Text provided →
□ □ □ □ □ □ □
The installation of a Chinese space station in Argentina’s Patagonia, not far from the border with Chile, has caused serious concerns in the region, the Buenos Aires newspaper La Nación reported.
Construction of the base began even without the required approval of the Argentine Congress after the signing of an agreement between President Cristina Kirchner and her Chinese counterpart, Xi Jiping.
The worst fear is that it will be used for military purposes.
The base is being hastily built in the desert town of Bajada del Agrio in the province of Neuquén on the Andes foothills, not far from the Chilean border and nearly 860 miles from Buenos Aires.
Félix Menicocci, secretary general of the National Commission of Space Activities (CONAE), declared in the Senate that it must approve the agreement and that “there will be no Chinese military personnel [involved] in the project.” He also disregarded the global geopolitical effects of the controversial Chinese space station in Argentina.
□ □ □ □ □ □ □
Given data →
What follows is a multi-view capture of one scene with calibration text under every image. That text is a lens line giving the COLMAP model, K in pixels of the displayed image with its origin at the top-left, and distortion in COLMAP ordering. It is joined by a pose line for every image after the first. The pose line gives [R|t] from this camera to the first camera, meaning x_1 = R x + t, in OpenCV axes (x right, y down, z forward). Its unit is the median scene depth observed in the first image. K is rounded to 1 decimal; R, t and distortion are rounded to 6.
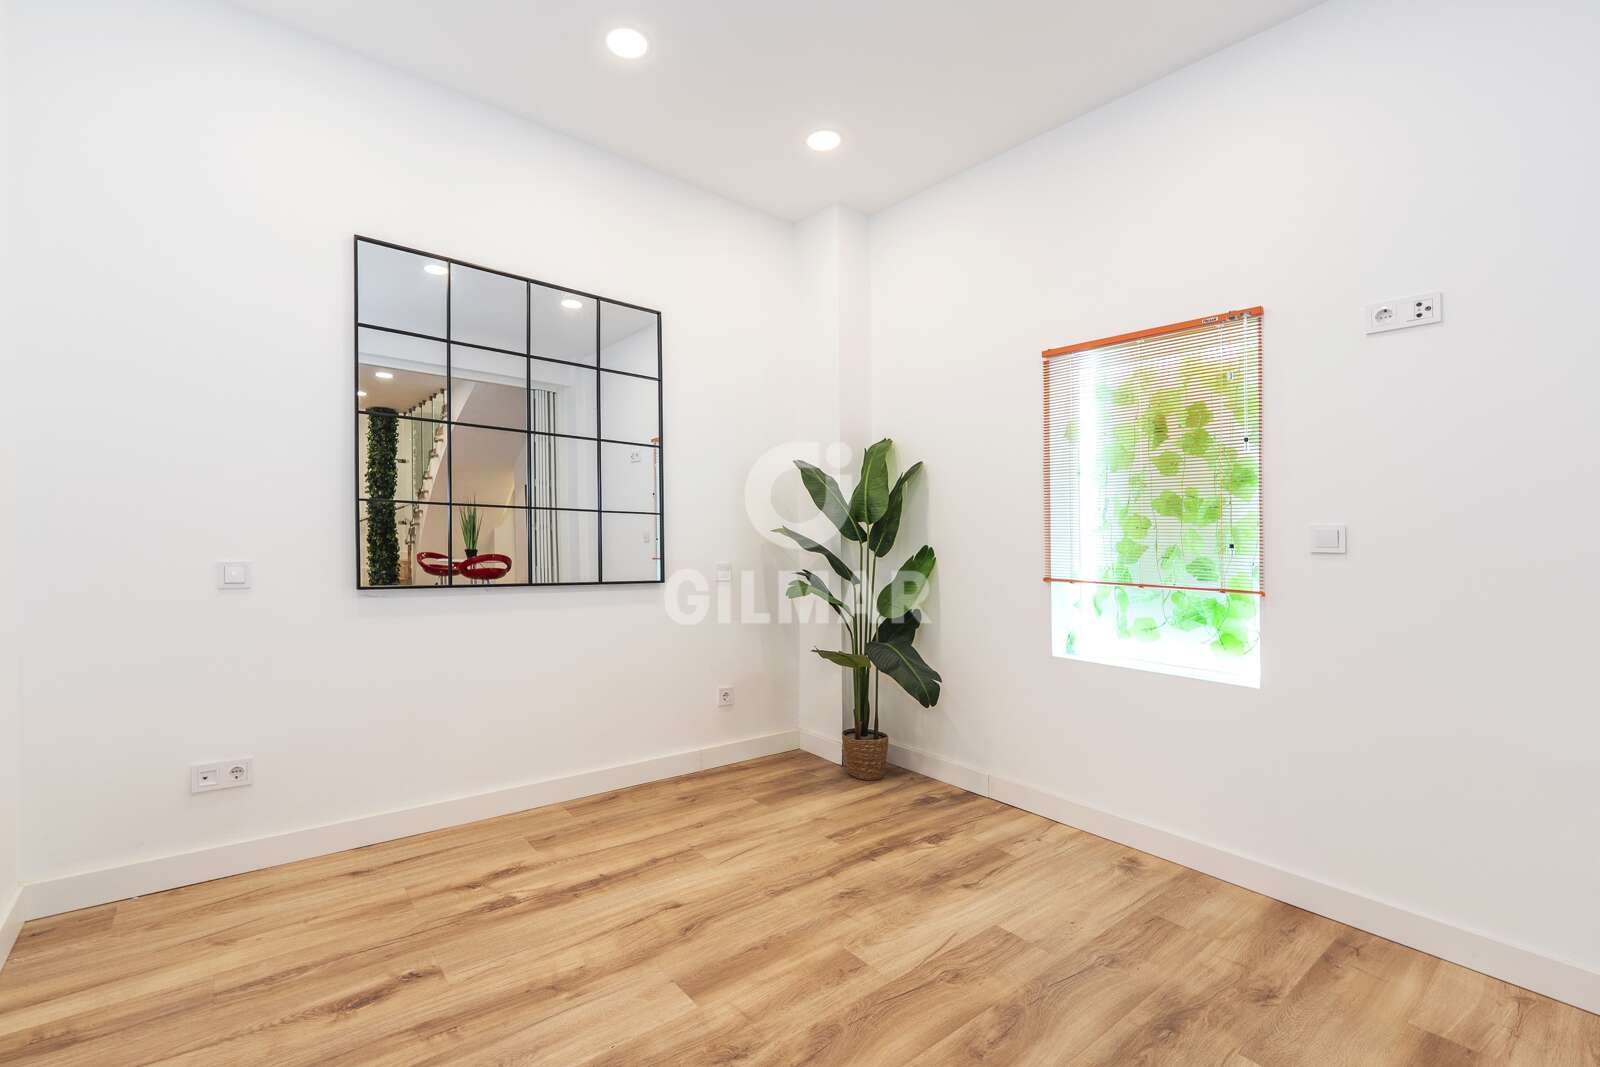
lens RADIAL K [[650.8, 0, 708.6], [0, 650.8, 549.6], [0, 0, 1]] dist [0.001201, 0.000036]
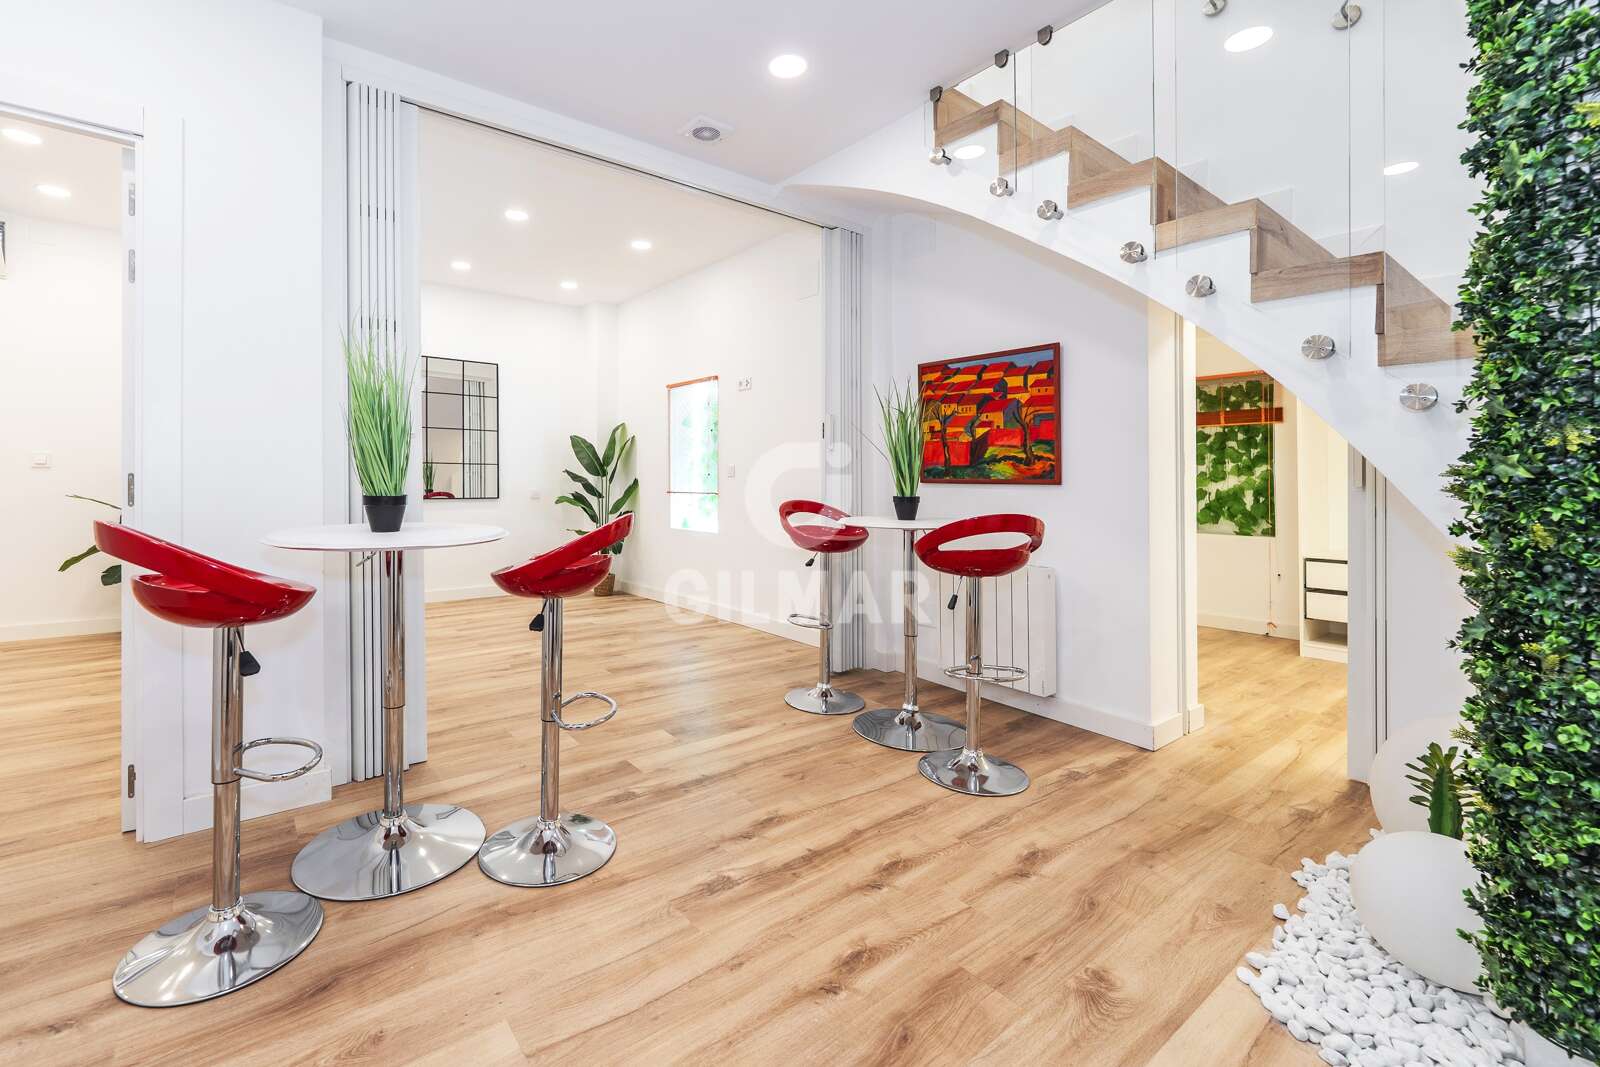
lens RADIAL K [[640.6, 0, 739.9], [0, 640.6, 492.7], [0, 0, 1]] dist [0.001035, -0.000184]
pose [[0.999262, -0.010419, 0.036982, 0.794919], [0.010769, 0.999899, -0.009259, 0.082872], [-0.036882, 0.009651, 0.999273, -1.309778]]
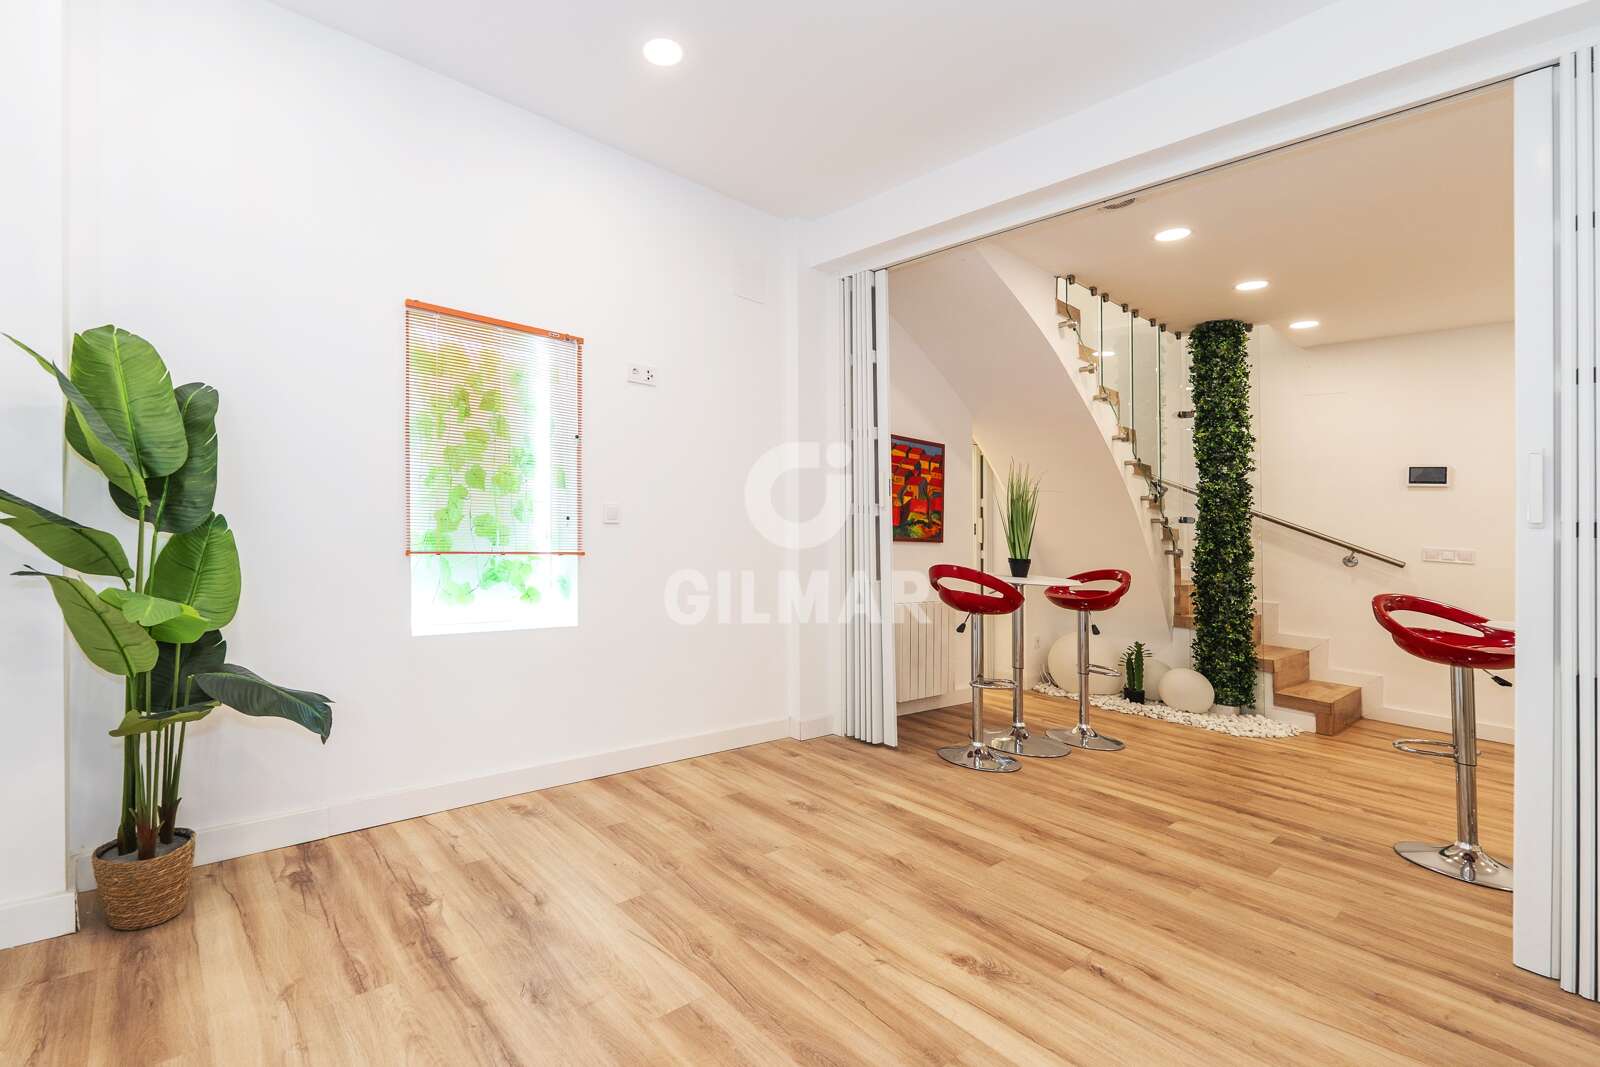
lens RADIAL K [[640.6, 0, 739.9], [0, 640.6, 492.7], [0, 0, 1]] dist [0.001035, -0.000184]
pose [[0.001093, 0.032873, 0.999459, -0.430294], [-0.015962, 0.999333, -0.032852, -0.017428], [-0.999872, -0.015918, 0.001617, 0.630029]]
□ □ □ □ □ □ □
Questions to answer →
**a)** Summarize the space station article in two sentences.
**b)** Duplicate the part of the space station article that opens with the words containing "The base is" and closes with "from Buenos Aires.".
Rely only on the space station article, not on the listing.

Answers provided →
**a)** A Chinese space station is being hastily built in Bajada del Agrio, in Argentina's Neuquén province near the Chilean border, and La Nación reported that it has caused serious concerns in the region, the worst fear being military use. Construction began without the required approval of the Argentine Congress after an agreement between President Cristina Kirchner and her Chinese counterpart, and Félix Menicocci of CONAE told the Senate that no Chinese military personnel would be involved in the project.

**b)**
The base is being hastily built in the desert town of Bajada del Agrio in the province of Neuquén on the Andes foothills, not far from the Chilean border and nearly 860 miles from Buenos Aires.